LOUISVILLE, Ky. (AP) – Once dismissed as nuisances far removed from mainstream sports, skateboarders, off-road bikers and motocross riders have hit the big time.

And now they have their own league to prove it.

A new series of events kicks off this week, featuring athletes in the three sports in six competitions. The Panasonic Open is the first of five events in the Dew Action Sports Tour. There will be competitions monthly, ending with the Playstation Pro in Orlando, Fla., in October.

But to the athletes, it’s just another few days of skating or riding.

“It’s just what I normally do,” 15-year-old skateboarder Ryan Sheckler said. “I don’t think about it. I didn’t even know where it was, I just came.”

The tour will have a cumulative point system, building up to a prize of $3.5 million, not including a custom Toyota truck, and personal deals with sponsors, including Panasonic, Vans shoes, and Mountain Dew. NBC and the USA Network will broadcast more than 32 hours of the competition, beginning Saturday.

Just don’t call the sports “extreme.”

“Everyone in America is using that word,” freestyle motocross rider Beau Bamburg said. “Everything’s extreme. You’ve got extreme toothpaste.”

The athletes prefer to call the events action sports.

For the first stop on the tour, the University of Louisville basketball court in Freedom Hall has been transformed into a skate and bike park. An aging football stadium at the state fairgrounds has been covered with 10,000 tons of dirt, organizers said, and converted to a BMX and FMX track. Athletes rode and skated for a few available spots on the tour in an open qualifier event Wednesday.

The parking lot at the Kentucky Fair & Exposition Center is now a festival village, with a music stage and sponsors’ attractions, including a Mountain Dew-themed house, a trailer full of Playstation products, and a station where fans can custom design their own Vans shoes. Tour officials say they expect up to 100,000 fans over the four-day event that starts Thursday.

BMX rider Allan Cooke said he’s happy to get as much exposure to the sports as possible. He said critics who think the street sports have gone too corporate should give it a try.

“Not everybody’s going to agree with the way we feel,” he said. “But I think you’ll find that people who don’t agree with it, don’t know about it. There’s no legitimate reason not to like it. … It’s ignorance. They haven’t been here.”

Only the exposure has changed, tour general manager Wade Martin said.

“The key to that issue is that everything inside the ropes, on the courses, doesn’t change,” he said. “As long as we continue to represent the sports properly, in the competition arena, I’m not sure it matters how big it gets outside, and how many banners and how many hours of TV. It’s important that we keep the integrity of the competitions in tact and that’s something we’re striving to do all the time.”
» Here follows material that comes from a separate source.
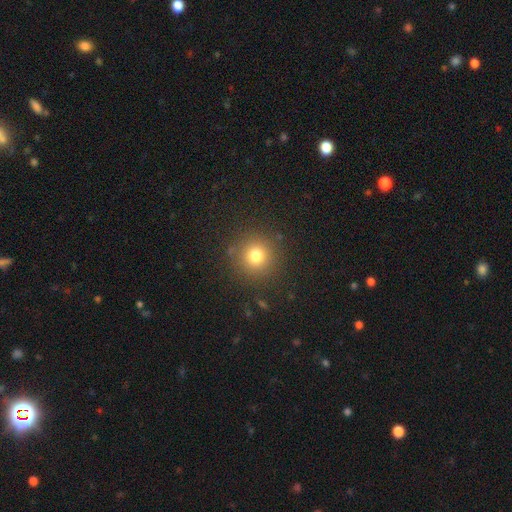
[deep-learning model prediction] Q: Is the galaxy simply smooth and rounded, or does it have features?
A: smooth — 77%.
Only a few years ago, an organized tour was a lot harder sell to action athletes. In 1999 a top BMX rider walked out of a meeting with Martin and NBC executive Kevin Monaghan, after Monaghan suggested, among other things, that the athletes wear uniforms, Monaghan said.

More input from the athletes was one of the keys to success, Monaghan said. Former and current action athletes and judges helped design the courses that will be used on the tour.

“In the subsequent years, I think we’ve done a really good job of listening,” Monaghan said. “You really have to give something back to the sport, show the athletes you’re willing to listen.”